Trunk Exercises for Hypotonia
Hypotonia is most common in infants. Photo Credit Comstock Images/Comstock/Getty Images

Hypotonia, a state of reduced muscle tone, often results in decreased muscle strength. Tone has nothing to do with shape or firmness, but the ability of your muscles to maintain a contraction at rest. If you have low muscle tone in the muscles of your trunk, this can result in poor posture or, in extreme cases, the inability to remain upright. Consult a physician before adding any exercises to your comprehensive treatment plan.

Hypotonia

Hypotonia commonly presents only in the young, and is sometimes referred to as "floppy infant syndrome." Hypotonia can also present as decreased motor skills, hypermobile joints, poor reflexes and posture, and decreased strength and tolerance for activity. In an infant, hypotonia can also involve excessive drooling and the inability of the head to support the neck. Dealing with infants and newborns is a very specialized field and should only be undertaken by a skilled physician or occupational therapist.

Basic Trunk Strengthening

Even a young child may strengthen their trunk through physical activity.

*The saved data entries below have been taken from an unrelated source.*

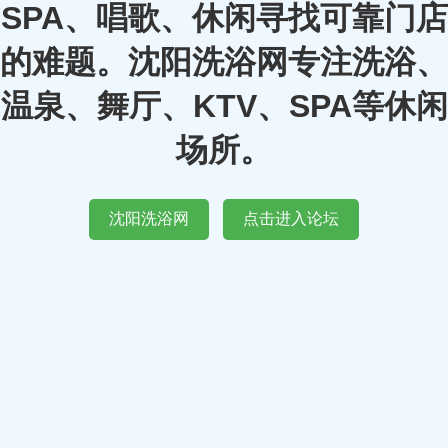
SPA、唱歌、休闲寻找可靠门店
的难题。沈阳洗浴网专注洗浴、
温泉、舞厅、KTV、SPA等休闲
场所。
沈阳洗浴网
点击进入论坛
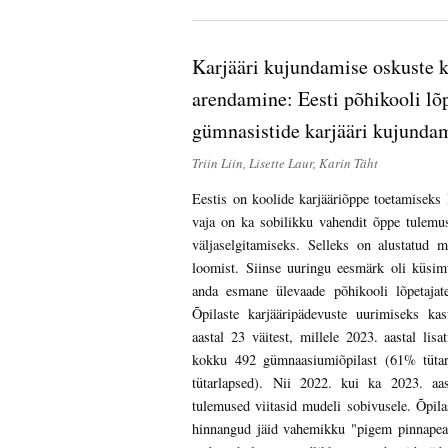
Karjääri kujundamise oskuste 
arendamine: Eesti põhikooli lõp
gümnasistide karjääri kujunda
Triin Liin, Lisette Laur, Karin Täht
Eestis on koolide karjääriõppe toetamiseks
vaja on ka sobilikku vahendit õppe tulemus
väljaselgitamiseks. Selleks on alustatud 
loomist. Siinse uuringu eesmärk oli küsimu
anda esmane ülevaade põhikooli lõpetajate
Õpilaste karjääripädevuste uurimiseks ka
aastal 23 väitest, millele 2023. aastal lis
kokku 492 gümnaasiumiõpilast (61% tütarl
tütarlapsed). Nii 2022. kui ka 2023. aas
tulemused viitasid mudeli sobivusele. Õpila
hinnangud jäid vahemikku "pigem pinnapeal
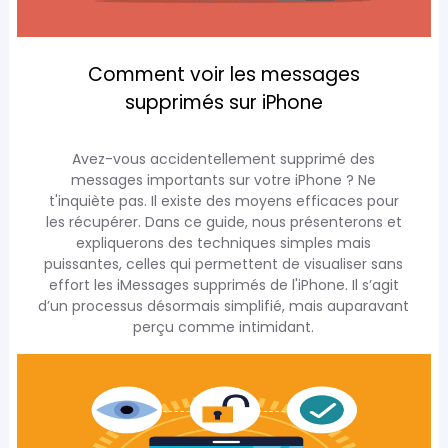
Comment voir les messages
supprimés sur iPhone
Avez-vous accidentellement supprimé des
messages importants sur votre iPhone ? Ne
t'inquiète pas. Il existe des moyens efficaces pour
les récupérer. Dans ce guide, nous présenterons et
expliquerons des techniques simples mais
puissantes, celles qui permettent de visualiser sans
effort les iMessages supprimés de l'iPhone. Il s’agit
d’un processus désormais simplifié, mais auparavant
perçu comme intimidant.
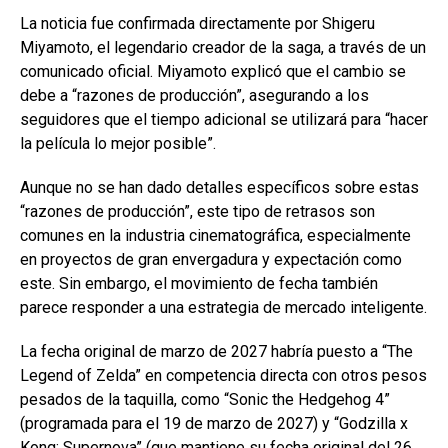
La noticia fue confirmada directamente por Shigeru
Miyamoto, el legendario creador de la saga, a través de un
comunicado oficial. Miyamoto explicó que el cambio se
debe a “razones de producción”, asegurando a los
seguidores que el tiempo adicional se utilizará para “hacer
la película lo mejor posible”.
Aunque no se han dado detalles específicos sobre estas
“razones de producción”, este tipo de retrasos son
comunes en la industria cinematográfica, especialmente
en proyectos de gran envergadura y expectación como
este. Sin embargo, el movimiento de fecha también
parece responder a una estrategia de mercado inteligente.
La fecha original de marzo de 2027 habría puesto a “The
Legend of Zelda” en competencia directa con otros pesos
pesados de la taquilla, como “Sonic the Hedgehog 4”
(programada para el 19 de marzo de 2027) y “Godzilla x
Kong: Supernova” (que mantiene su fecha original del 26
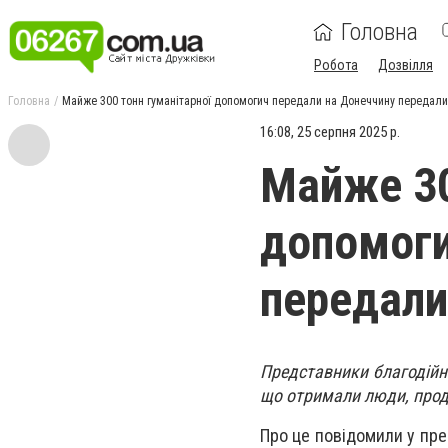
Головна
Робота
Дозвілля
Головна
Майже 300 тонн гуманітарної допомогич передали на Донеччину передали
16:08, 25 серпня 2025 р.
Майже 30
допомоги
передали
Представники благодійн
що отримали люди, проду
Про це повідомили у пре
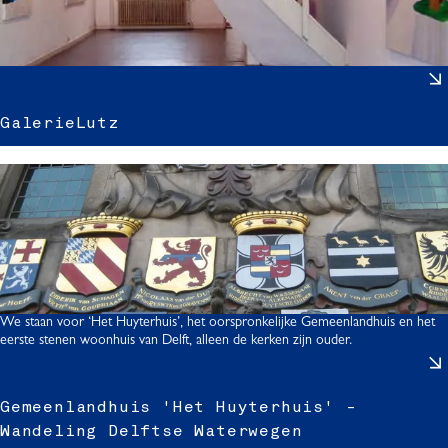
p
I
o
t
t
GalerieLutz
l
r
i
t
We staan voor ‘Het Huyterhuis’, het oorspronkelijke Gemeenlandhuis en het
z
eerste stenen woonhuis van Delft, alleen de kerken zijn ouder.
Gemeenlandhuis 'Het Huyterhuis' -
Wandeling Delftse Waterwegen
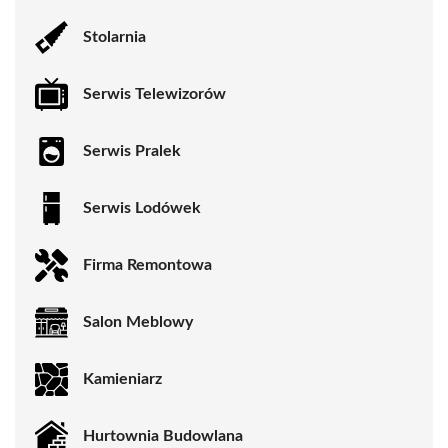
Stolarnia
Serwis Telewizorów
Serwis Pralek
Serwis Lodówek
Firma Remontowa
Salon Meblowy
Kamieniarz
Hurtownia Budowlana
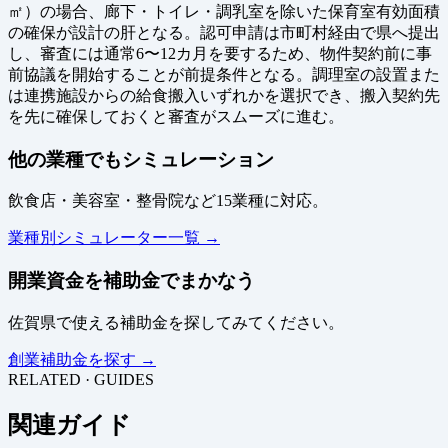
㎡）の場合、廊下・トイレ・調乳室を除いた保育室有効面積
の確保が設計の肝となる。認可申請は市町村経由で県へ提出
し、審査には通常6〜12カ月を要するため、物件契約前に事
前協議を開始することが前提条件となる。調理室の設置また
は連携施設からの給食搬入いずれかを選択でき、搬入契約先
を先に確保しておくと審査がスムーズに進む。
他の業種でもシミュレーション
飲食店・美容室・整骨院など15業種に対応。
業種別シミュレーター一覧 →
開業資金を補助金でまかなう
佐賀県で使える補助金を探してみてください。
創業補助金を探す →
RELATED · GUIDES
関連ガイド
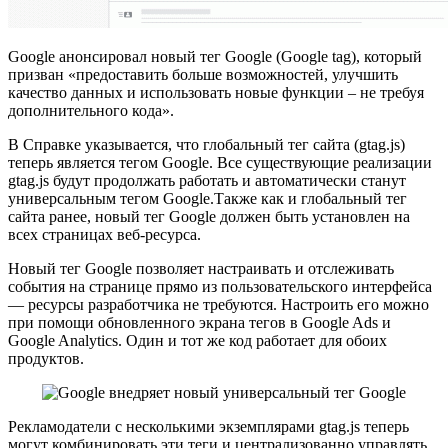
Google анонсировал новый тег Google (Google tag), который
призван «предоставить больше возможностей, улучшить
качество данных и использовать новые функции – не требуя
дополнительного кода».
В Справке указывается, что глобальный тег сайта (gtag.js)
теперь является тегом Google. Все существующие реализации
gtag.js будут продолжать работать и автоматически станут
универсальным тегом Google.Также как и глобальный тег
сайта ранее, новый тег Google должен быть установлен на
всех страницах веб-ресурса.
Новый тег Google позволяет настраивать и отслеживать
события на странице прямо из пользовательского интерфейса
— ресурсы разработчика не требуются. Настроить его можно
при помощи обновленного экрана тегов в Google Ads и
Google Analytics. Один и тот же код работает для обоих
продуктов.
Рекламодатели с несколькими экземплярами gtag.js теперь
могут комбинировать эти теги и централизованно управлять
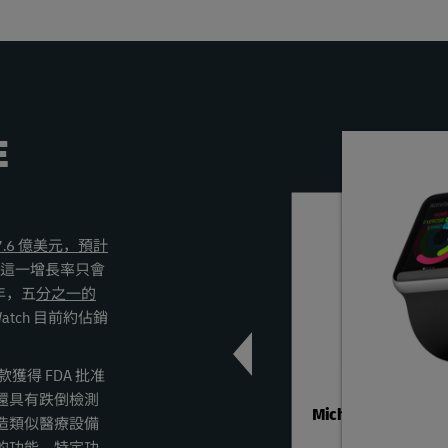
E
以前
下一個
7.6 億美元，預計
這一增長率只會
年，五
分之一的
atch 目前約佔銷
年第一款獲得 FDA 批准
還具有跌倒檢測
Michael Kors 智慧
造類似醫療設備
錶時尚錶帶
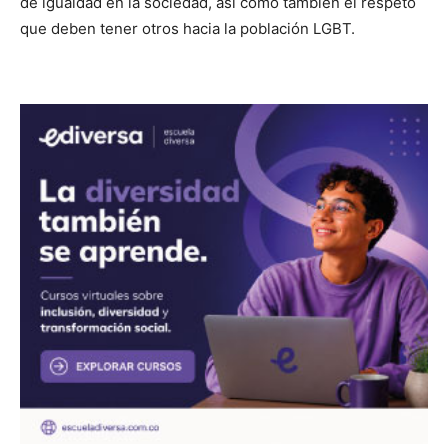
de igualdad en la sociedad, así como también el respeto
que deben tener otros hacia la población LGBT.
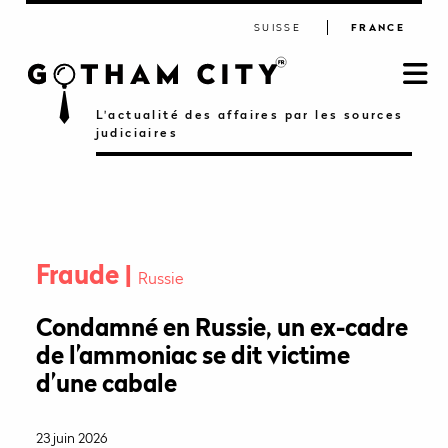
SUISSE
FRANCE
L'actualité des affaires par les sources
judiciaires
Fraude
Russie
Condamné en Russie, un ex-cadre
de l’ammoniac se dit victime
d’une cabale
23 juin 2026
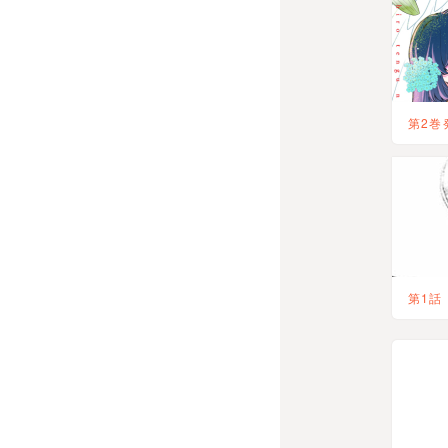
第2巻
第1話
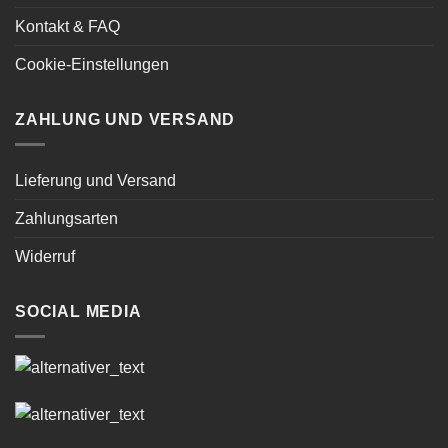
Kontakt & FAQ
Cookie-Einstellungen
ZAHLUNG UND VERSAND
Lieferung und Versand
Zahlungsarten
Widerruf
SOCIAL MEDIA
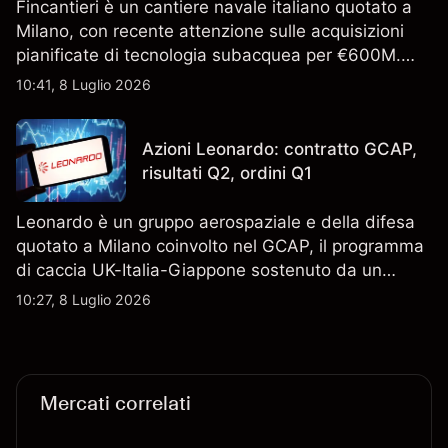
Fincantieri è un cantiere navale italiano quotato a
Milano, con recente attenzione sulle acquisizioni
pianificate di tecnologia subacquea per €600M.
Scopri i target di prezzo FCT di terze parti e l'analisi
10:41, 8 Luglio 2026
tecnica. Le performance passate non sono un
indicatore affidabile dei risultati futuri.
Azioni Leonardo: contratto GCAP,
risultati Q2, ordini Q1
Leonardo è un gruppo aerospaziale e della difesa
quotato a Milano coinvolto nel GCAP, il programma
di caccia UK-Italia-Giappone sostenuto da un
contratto da 4,6 miliardi di sterline. I risultati
10:27, 8 Luglio 2026
passati non sono un indicatore affidabile dei
risultati futuri.
Mercati correlati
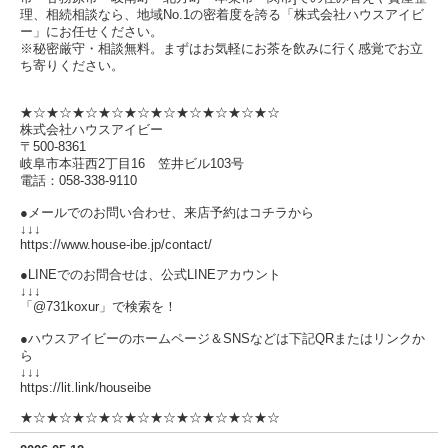
理、相続相談なら、地域No.1の密着度を誇る「株式会社ハウスアイビ
ー」にお任せください。
※秘密厳守・相談無料。まずはお気軽にお茶を飲みに行く感覚でお立
ち寄りください。
★☆★☆★☆★☆★☆★☆★☆★☆★☆★☆
株式会社ハウスアイビー
〒500-8361
岐阜市本荘西2丁目16 笠井ビル103号
電話：058-338-9110
●メールでのお問い合わせ、来店予約はコチラから
↓↓↓
https://www.house-ibe.jp/contact/
●LINEでのお問合せは、公式LINEアカウント
↓↓↓
「@731koxur」で検索を！
●ハウスアイビーのホームページ＆SNSなどは下記QRまたはリンクか
ら
↓↓↓
https://lit.link/houseibe
★☆★☆★☆★☆★☆★☆★☆★☆★☆★☆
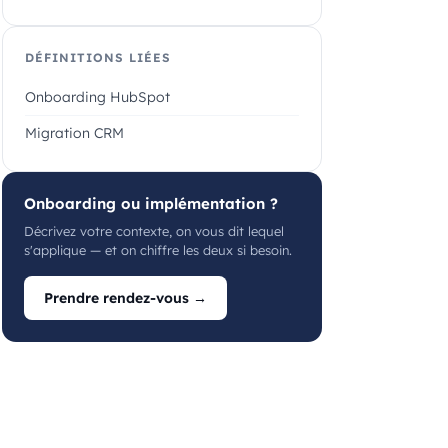
DÉFINITIONS LIÉES
Onboarding HubSpot
Migration CRM
Onboarding ou implémentation ?
Décrivez votre contexte, on vous dit lequel
s'applique — et on chiffre les deux si besoin.
Prendre rendez-vous →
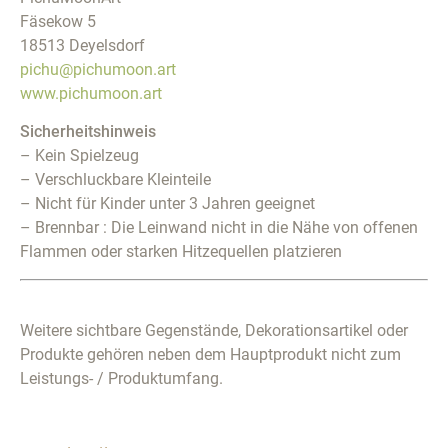
Fäsekow 5
18513 Deyelsdorf
pichu@pichumoon.art
www.pichumoon.art
Sicherheitshinweis
– Kein Spielzeug
– Verschluckbare Kleinteile
– Nicht für Kinder unter 3 Jahren geeignet
– Brennbar : Die Leinwand nicht in die Nähe von offenen
Flammen oder starken Hitzequellen platzieren
Weitere sichtbare Gegenstände, Dekorationsartikel oder
Produkte gehören neben dem Hauptprodukt nicht zum
Leistungs- / Produktumfang.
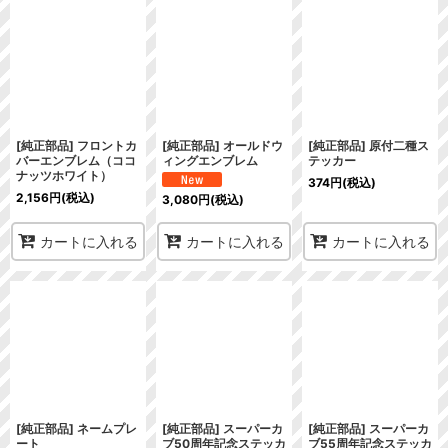
在庫あり
並び順
:
絞り込む
[純正部品] フロントカ
[純正部品] オールドウ
[純正部品] 原付二種ス
バーエンブレム（ココ
ィングエンブレム
テッカー
ナッツホワイト）
374
円
(税込)
2,156
円
(税込)
3,080
円
(税込)
カートに入れる
カートに入れる
カートに入れる
[純正部品] ネームプレ
[純正部品] スーパーカ
[純正部品] スーパーカ
ート
ブ50周年記念ステッカ
ブ55周年記念ステッカ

Simple exercises must be performed to reduce the risk of injury. Skilled exercises should be avoided. The muscles of the trunk may be strengthened by walking with various types of weights. A loaded backpack can be carried for a set distance, with the goal being to maintain proper posture at all times. Carrying a backpack in each hand is a more advanced version of the same exercise, and works the obliques, or muscles on the sides of your trunk to a greater degree. These muscles must work to keep you from leaning to one side or the other as you take a step, and the act of carrying a weight at your side forces them to compensate for this weight.

Abdominals

A simple abdominal crunch performed on the floor will help strengthen core and trunk musculature. While lying flat on your back, rest your feet on an elevated surface such as a foot stool, and bend your legs at your hips until your thighs are perpendicular to the floor. With your arms straight down at your sides, crunch yourself up by pointing your chin at the ceiling then curling down toward your hips. Repeat this for as many repetitions as possible.

Lower Back

Your spinal erectors, or muscles of your lower back must be strengthened as well. This can be done while lying face down on the floor. With your legs straight and your arms pointing straight overhead, arch up as if you were trying to touch your hands to your feet, but keep your legs straight. The act of arching your lower back will cause the muscles to work to support your legs and torso. As you gain strength, you can flutter your legs up and down a few inches, no more than six inches. This will cause the muscles of your lower back to work slightly more independently.